Reproduce every entry below with "chart" replaced by "graph" and all other text left unchanged. Omit the pictures from your answer.

_ _ _

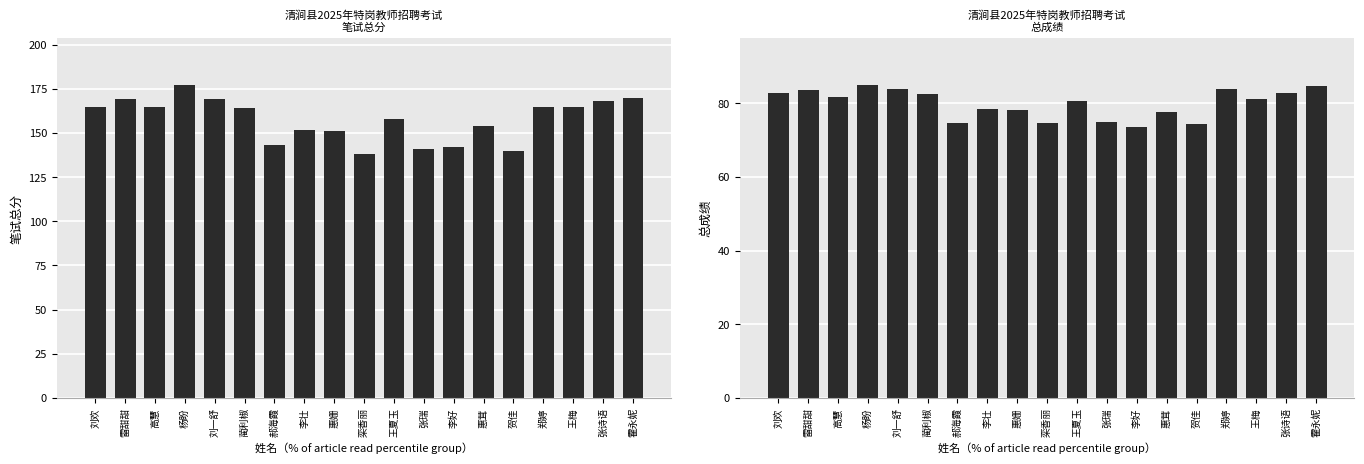

Reading right to left, what are all the values shown in this chart?

笔试总分: 170.0	168.0	165.0	165.0	140.0	154.0	142.0	141.0	158.0	138.0	151.0	152.0	143.0	164.0	169.0	177.0	165.0	169.0	164.5
总成绩: 84.8	82.7	81.2	83.8	74.2	77.6	73.6	74.8	80.6	74.6	78.3	78.3	74.7	82.5	84.0	84.9	81.7	83.6	82.9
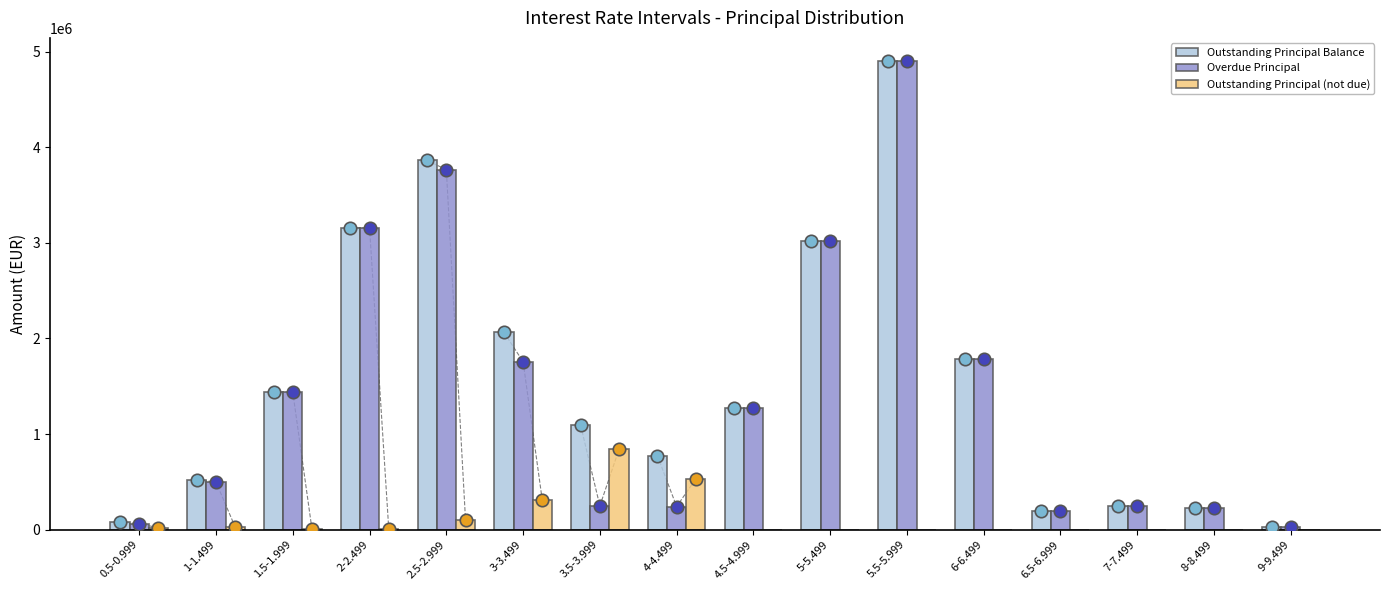

Which series has the widest spread of Y values?

Outstanding Principal Balance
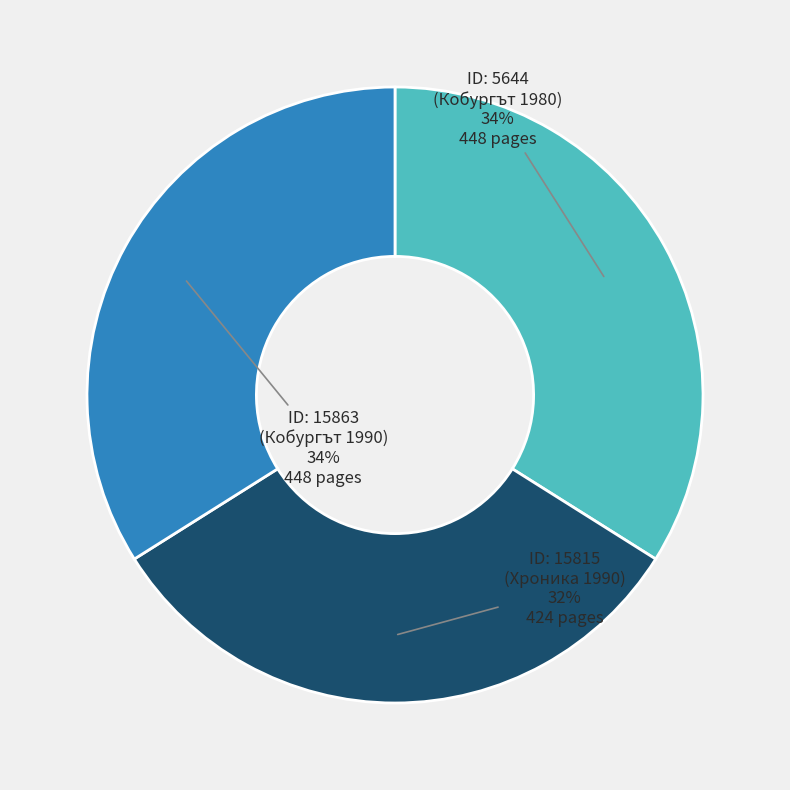

To the nearest percent, what is the combined percentage of ID: 5644 (Кобургът 1980) and ID: 15815 (Хроника 1990)?

66%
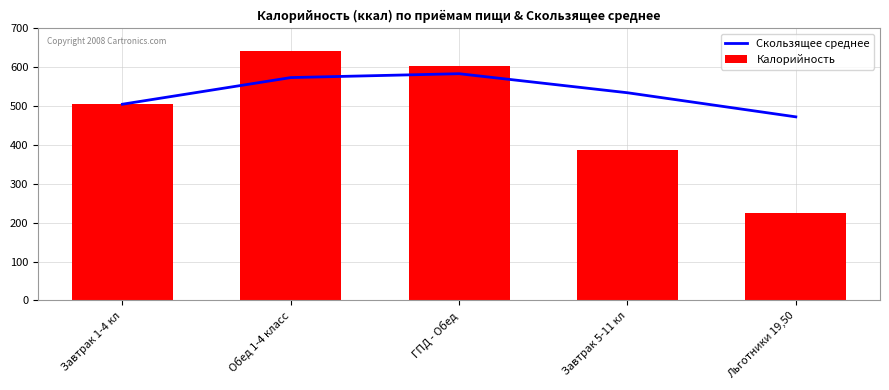

At which label does Скользящее среднее reach its peak?

ГПД - Обед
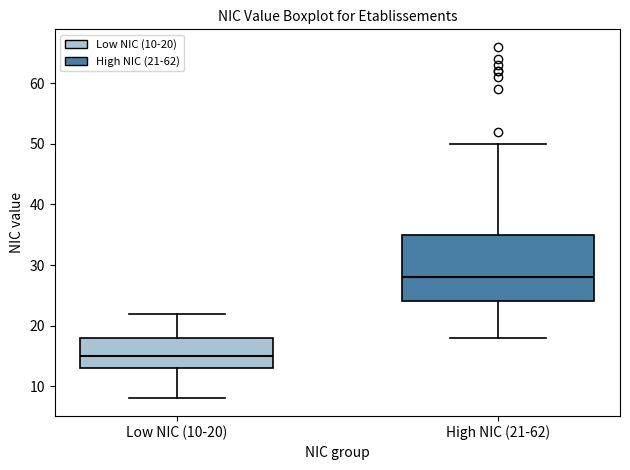

Which box has the lowest median line?

Low NIC (10-20)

_ _ _

§ **Task response**:
Reading right to left, what are all the values shown in this graph?

笔试总分: 170.0	168.0	165.0	165.0	140.0	154.0	142.0	141.0	158.0	138.0	151.0	152.0	143.0	164.0	169.0	177.0	165.0	169.0	164.5
总成绩: 84.8	82.7	81.2	83.8	74.2	77.6	73.6	74.8	80.6	74.6	78.3	78.3	74.7	82.5	84.0	84.9	81.7	83.6	82.9

Which series has the widest spread of Y values?

Outstanding Principal Balance

To the nearest percent, what is the combined percentage of ID: 5644 (Кобургът 1980) and ID: 15815 (Хроника 1990)?

66%

At which label does Скользящее среднее reach its peak?

ГПД - Обед

Which box has the lowest median line?

Low NIC (10-20)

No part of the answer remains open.